Eskiden müebbetten amaç, suç işleyen bireyin özgürlüğünün ömür boyu elinden alınmasıdır ve kişiden de buna katlanması istenirdi. Ama şimdi, Almanya üzerinden bütün dünyada kabul edilen bir şey vardır, bu da umut hakkıdır. Basitçe, tutuklunun özgürlüğe dair umudu vardır ve yasal olarak bu hak ona verilmiştir; şöyle bir şartta konulmuştur, kişi, iyileşme kaydettiğinde tahliye olabilir. Öcalan’la ilgili umut hakkı belirsizliğini korurken, iyileşmeyle ilgili de bir bilgi söz konusu değildir. Mevcut durumda ağırlaştırılmış müebbet almış mahkumlar otuz, müebbet almış mahkumlar ise yirmi dört yıl hapis yatar. Cezanın üçte ikisinin indirimi ise hukuki olarak yine bir boşluk doğurmaktadır.

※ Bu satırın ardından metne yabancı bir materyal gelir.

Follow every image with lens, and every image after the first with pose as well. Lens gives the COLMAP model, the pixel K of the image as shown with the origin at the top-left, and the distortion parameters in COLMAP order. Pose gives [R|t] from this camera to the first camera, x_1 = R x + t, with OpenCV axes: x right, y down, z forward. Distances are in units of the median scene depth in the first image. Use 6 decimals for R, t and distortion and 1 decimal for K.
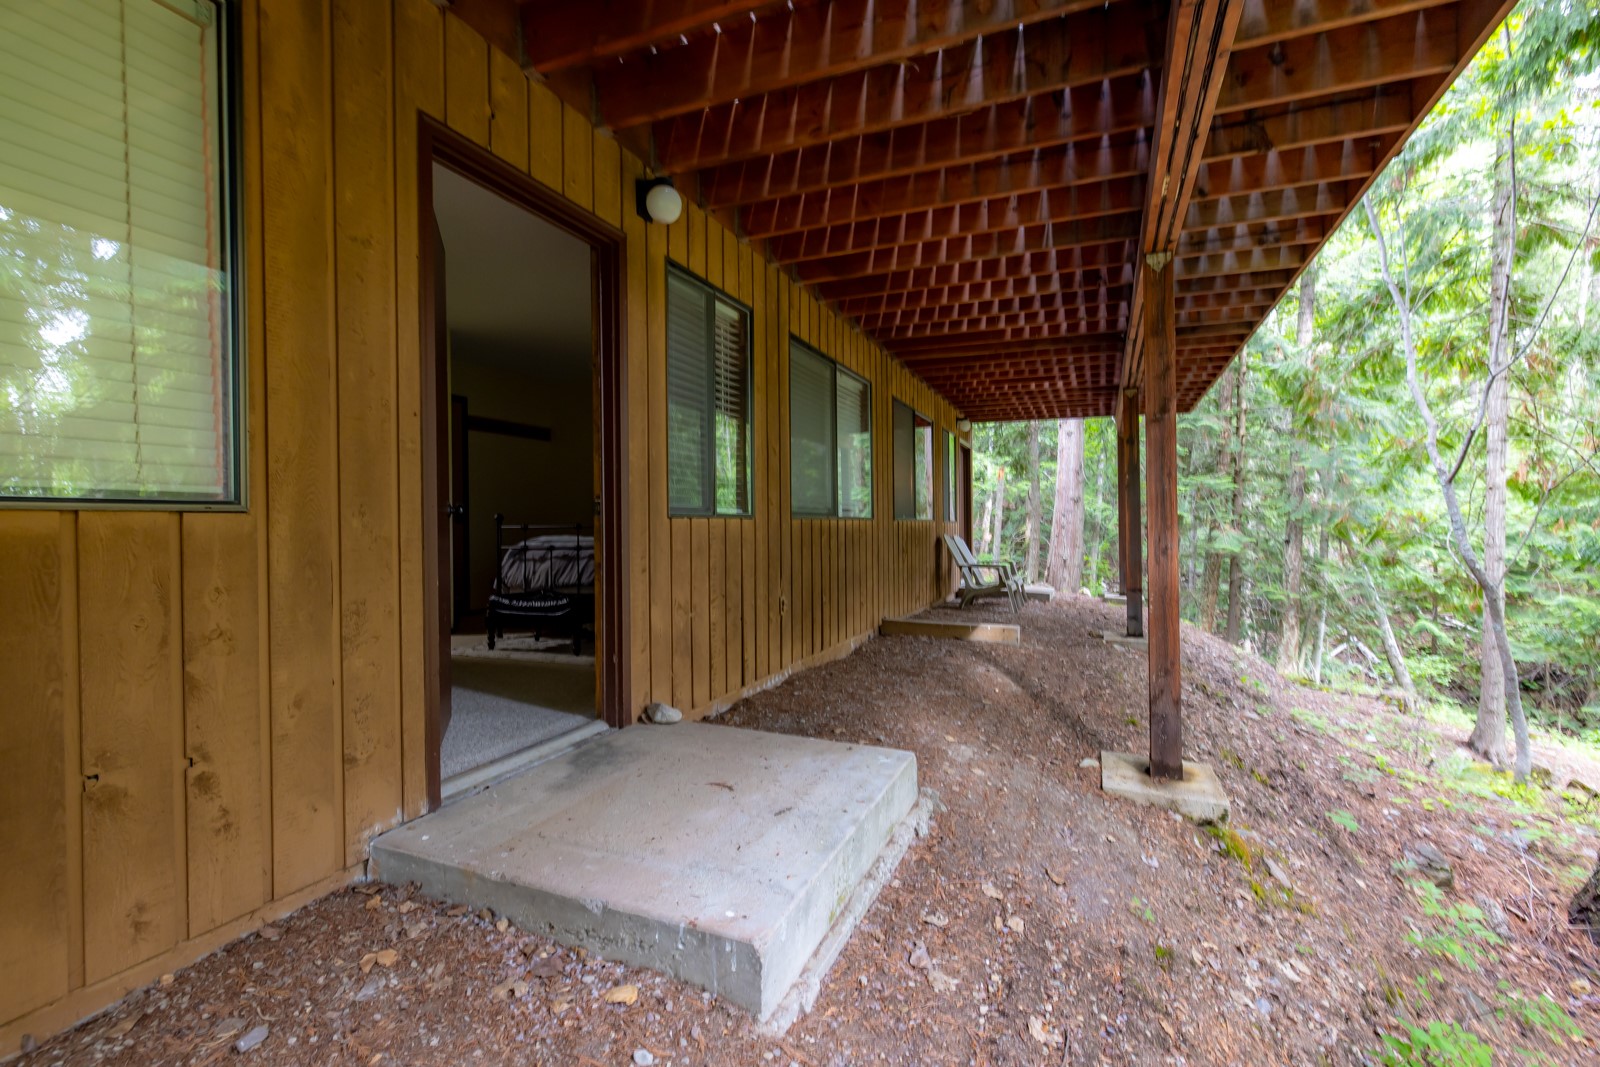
lens RADIAL K [[728.6, 0, 800.0], [0, 728.6, 533.5], [0, 0, 1]] dist [0.000358, 0.000009]
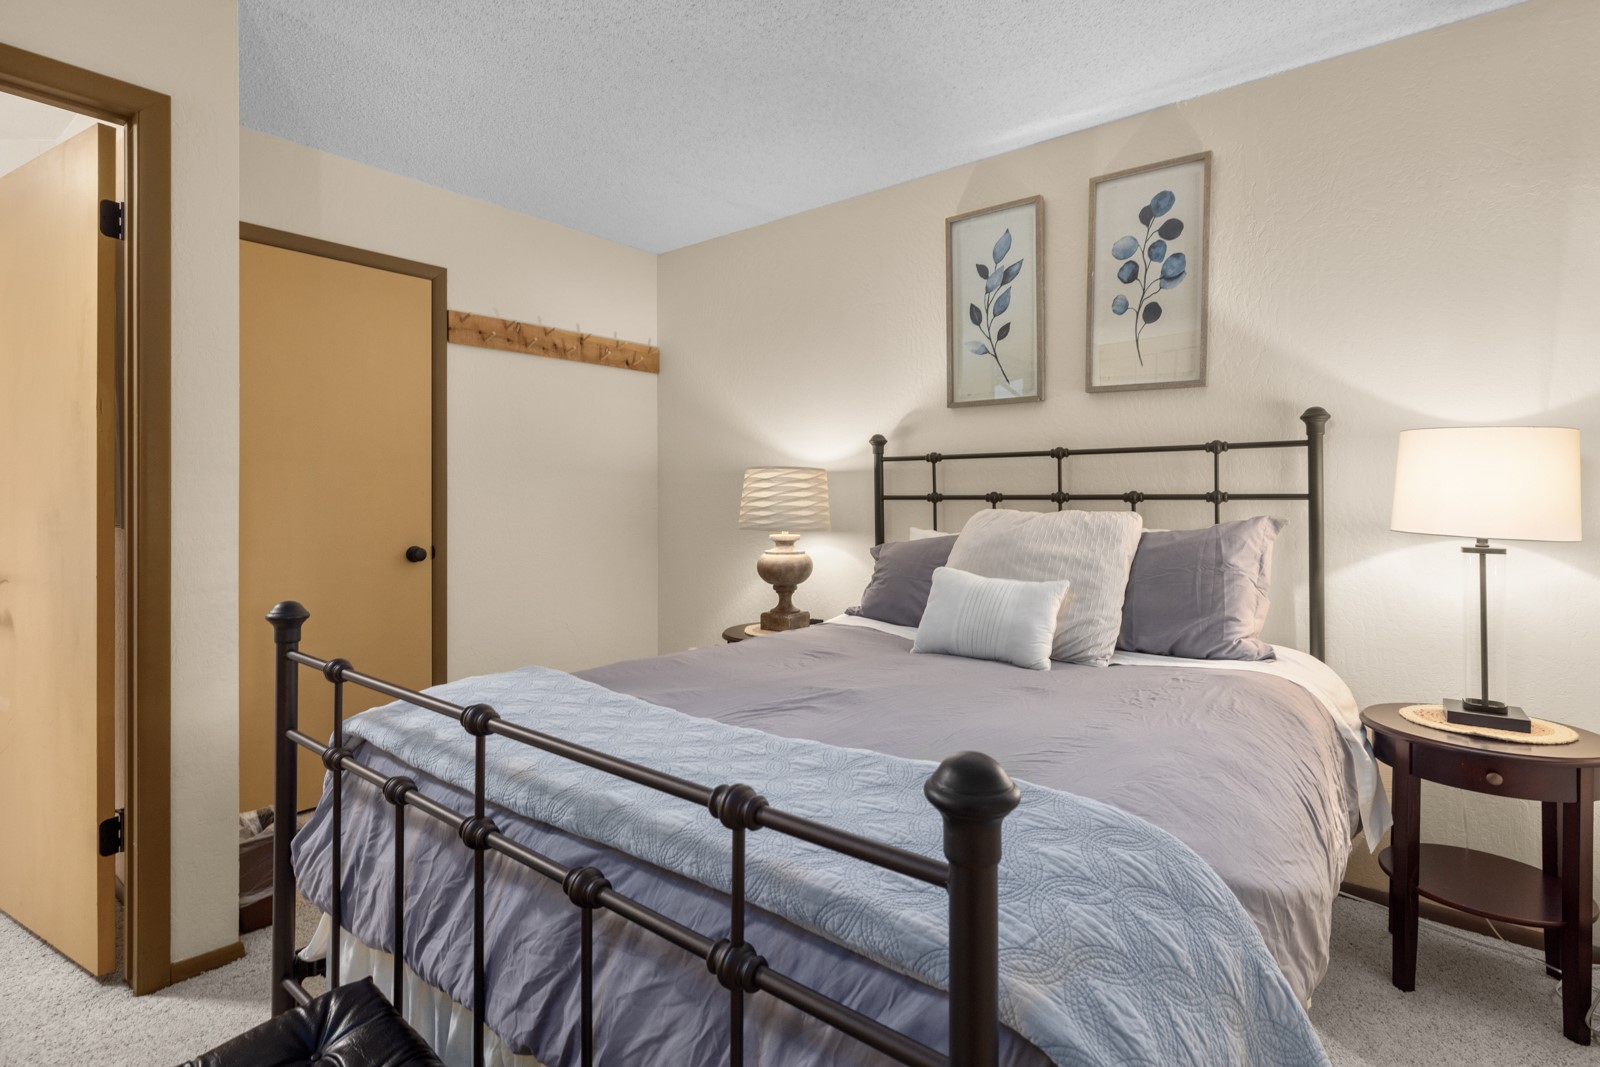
lens RADIAL K [[794.9, 0, 801.2], [0, 794.9, 487.9], [0, 0, 1]] dist [-0.002275, -0.000076]
pose [[0.960169, 0.002795, -0.279406, -0.159246], [-0.007365, 0.999856, -0.015308, -0.064973], [0.279323, 0.016756, 0.960051, 0.793594]]
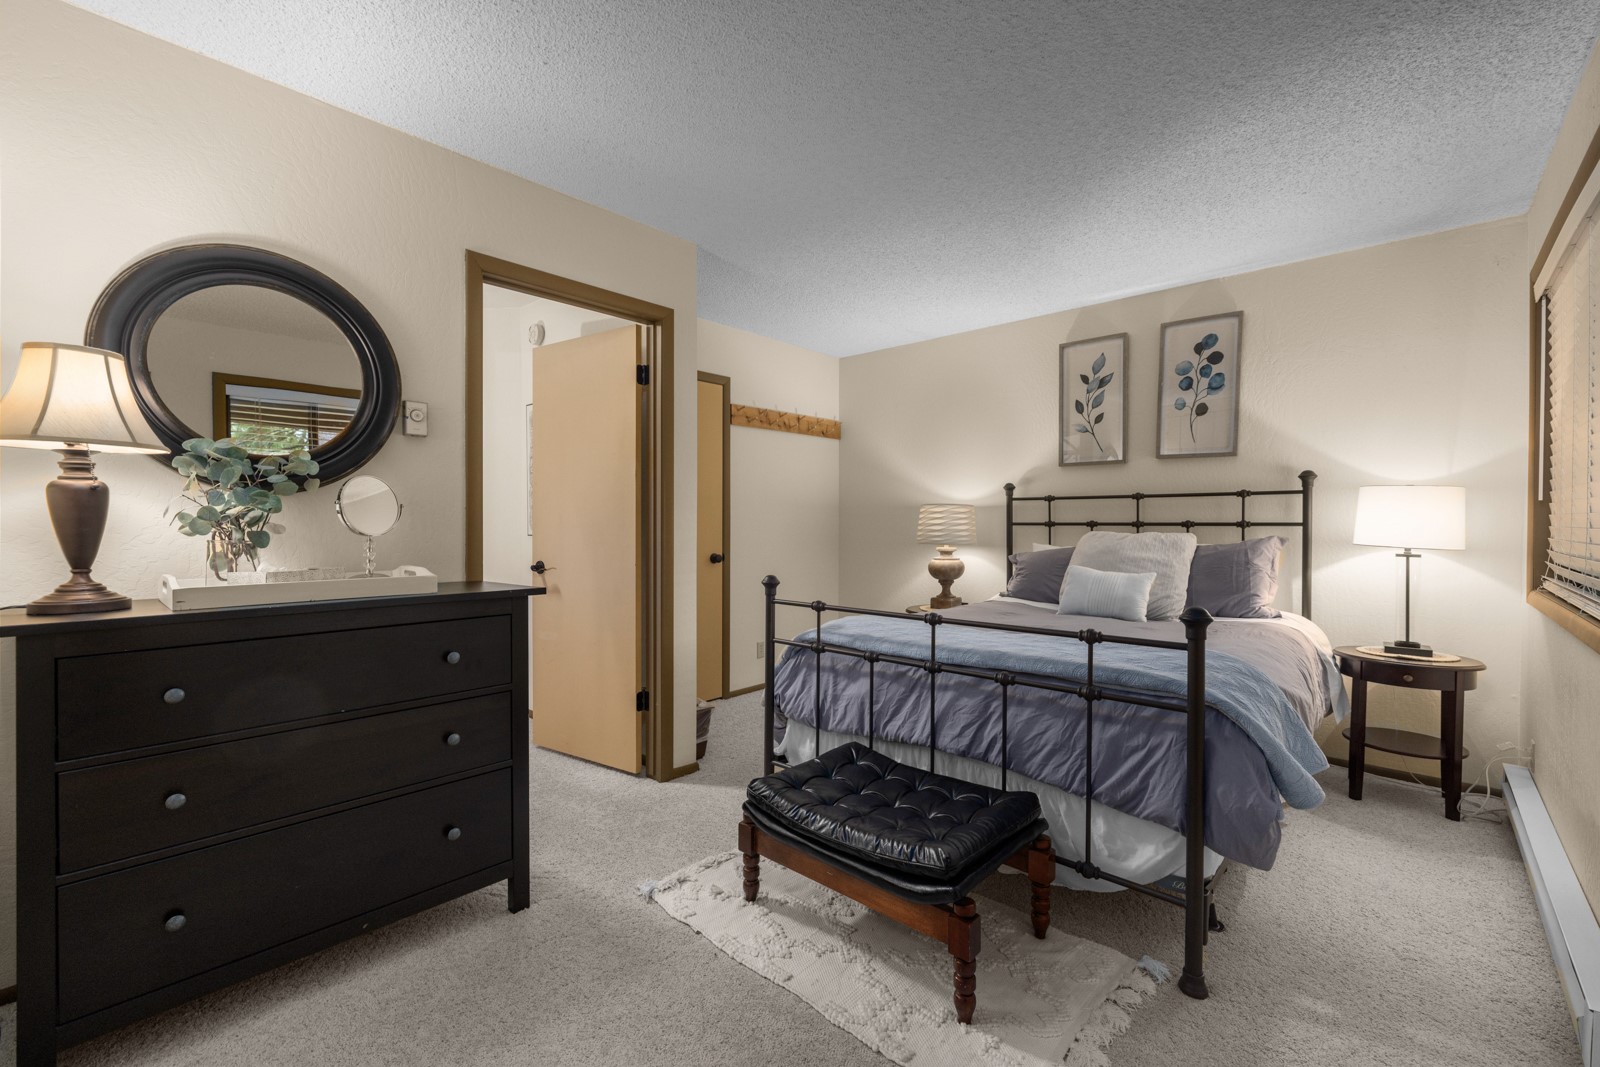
lens RADIAL K [[667.6, 0, 803.3], [0, 667.6, 529.0], [0, 0, 1]] dist [0.002164, 0.000324]
pose [[0.940282, 0.012334, -0.340174, -0.232565], [-0.010900, 0.999922, 0.006124, -0.063445], [0.340222, -0.002050, 0.940343, 0.567280]]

Yasal anlamda, elbette en doğrusunu hukukçular bileceklerdir ama görülen o ki Öcalan’ın umut hakkı, Kürtlerin umutlarıyla iniltilidir. Marcel’in ifade ettiği açık zaman Kürtlere kapalı tutulmuştur; açık zaman varlığın zamanıdır, nitelikli zamandır; umut, aşk, saygı ve sadakatin zamanıdır. Umutsuzluk kötüdür, çünkü onun için zaman akmaz. Bir saatin diğer bir saatten farkı yoktur. Kürtlerin halidir bu, partiler bir şeyler vaat eder, seçim biter, birileri başa gelir, sonuç değişmez; kapalı zaman bu olsa gerek, Kürtler için bir ışık, bir yarık yoktur. Kürtlerin yaraları da hala buzdan dikenlerin içindedir, diriler susturulmuş, ortak paydamız, kardeş dediğimiz ve bana sımsıkı sarılan ölüler de dünyanın bütün dilleriyle susmaktadırlar. En ağır olan da şimdi kardeşimin susmasıdır.